Ganz oben im Süd-Ost-Zipfel des Kreises, wo sich demografisch und partymäßig sonst angeblich eher Fuchs und Hase gute Nacht sagen, hat nun längst auch die nächste, jüngere BCV-Carnevals-Macher-Generation unbeschadet die Tradition übernommen. Erfrischend, einfallsreich und eigentlich so gar nicht "wald- und wiesen"-mäßig, setzt man dieses Bild für "Nullachtfuffzehn". Also lud man im miesepetrigen Februar-Frühling unterm Hausberg Große Grube selbstbewusst zum Wald-und Wiesenfasching ein, einer, der durch hinreißende Mitwirkende unter phrenetischem Publikumsjubel in proppenvoller Mehrzweckhalle so gar nicht nach Art dicker alter Filzlatschen war: Den Foßbsche nämlich, die hier einst produziert wurden, den Böhlen-Bürgern ihren Spitznahmen verpasste.
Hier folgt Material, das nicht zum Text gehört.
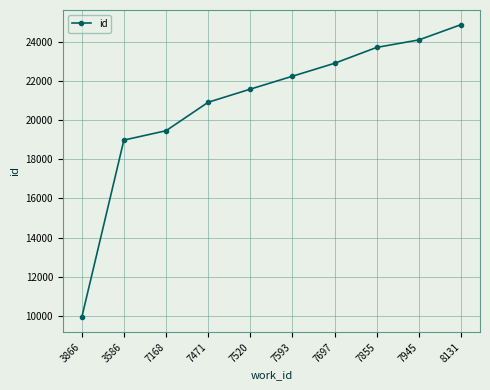

At which label is the value closest to 17394?

3586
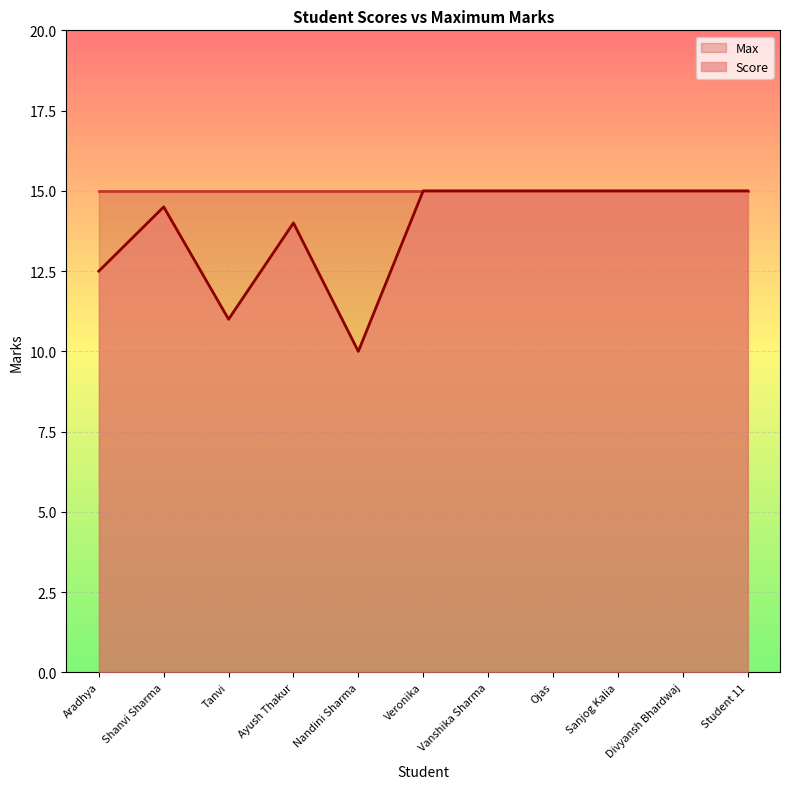

How many values are below 15?

5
"Foßbsche Helau!" - Am Rosenmontag ließ man noch mal so recht die Knospen sprießen, die Vöglein zwitschern, die ganz jungen und etwas reiferen Ballett-Falter anmutig über die Sommers 2019-vertrockneten Wiesen flattern. "Große Berge, feuchte Wiesen…", so hatte man zweideutig die Nacht unterm leicht modifizierten Dorfwappen untertitelt: Der barbusigen Glücksbringerin Fortuna… diesmal nach aufblasbarer Art à la Beate Uhse.
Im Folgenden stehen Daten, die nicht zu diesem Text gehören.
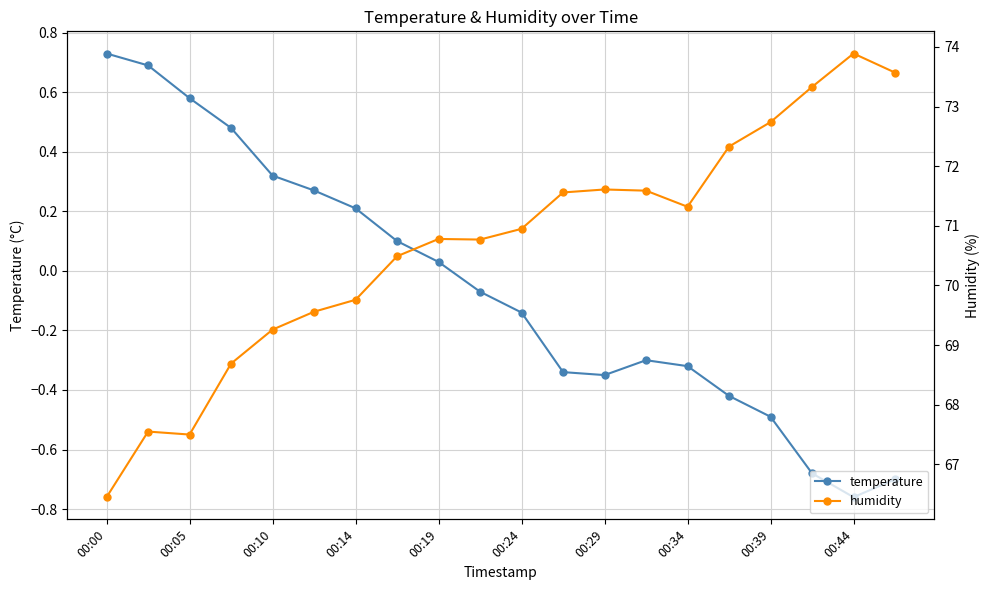

At which label does temperature reach its peak?

00:00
Wo anfangen und wo enden beim Aufzählen von 18 ausgemacht hinterlistig-satirischen oder auch einfach nur spielerisch-optisch gelungenen Nummern? Beim Kinderballett mit seiner anmutigen "Eiskönigin"-Choreografie, oder bei Müllers Wanderlust; Müller, der immer wieder von neumodisch Bekloppten und Smartphon-Follower-Fans auf seiner Ruhebank belagert wird?

Aufgemischt vom Rehlein-zarten Teeny-Ballett oder dem (nur nach Jahren) ältesten BCV-Urgestein, der "Mönchin" Edeltraut mit ihrem Ablasshandel. Und dann noch der junge BCV-Büttenreden-Shootingstar Louis! Abermals zwerchfellstrapazierend aus dem Spät-Pubertäts-Nähkästchen plaudernd, wie man mit Affenzahn durch die "gute Kinderstube" rauscht und mit jetzt schon ersten Erfahrungen mit dem schöneren Geschlecht: "Aufpassen, was einem begegnet / die Schönen sind nicht immer mit Grips gesegnet!" Tusch von der "Kirsch-Formation", die zu vorgerückter Stunde das Publikum in Sekundenschnelle zu Live-Beats aufs Tanzparkett zog. - Und wie! Das Publikum, einschließlich der Botschafter befreundeter vier Karnevalisten-Vereine überm Schwarzatal, legte - stimmungsangeregt durch das ökologisch unbedenkliche "Wald & Wiesen"-Programm - sofort los. Doch zuvor war nicht nur Kleingetier im Wir-hier-Natur-Revier zu bestaunen, das endlich durch-touristifiziert werden soll: "Da können eben nicht mehr eure Methan-Kühe überall hin kacken, während hier Nagelstudio, Erlebnisfriseur und ein Kampfsport-Center wachsen sollen!"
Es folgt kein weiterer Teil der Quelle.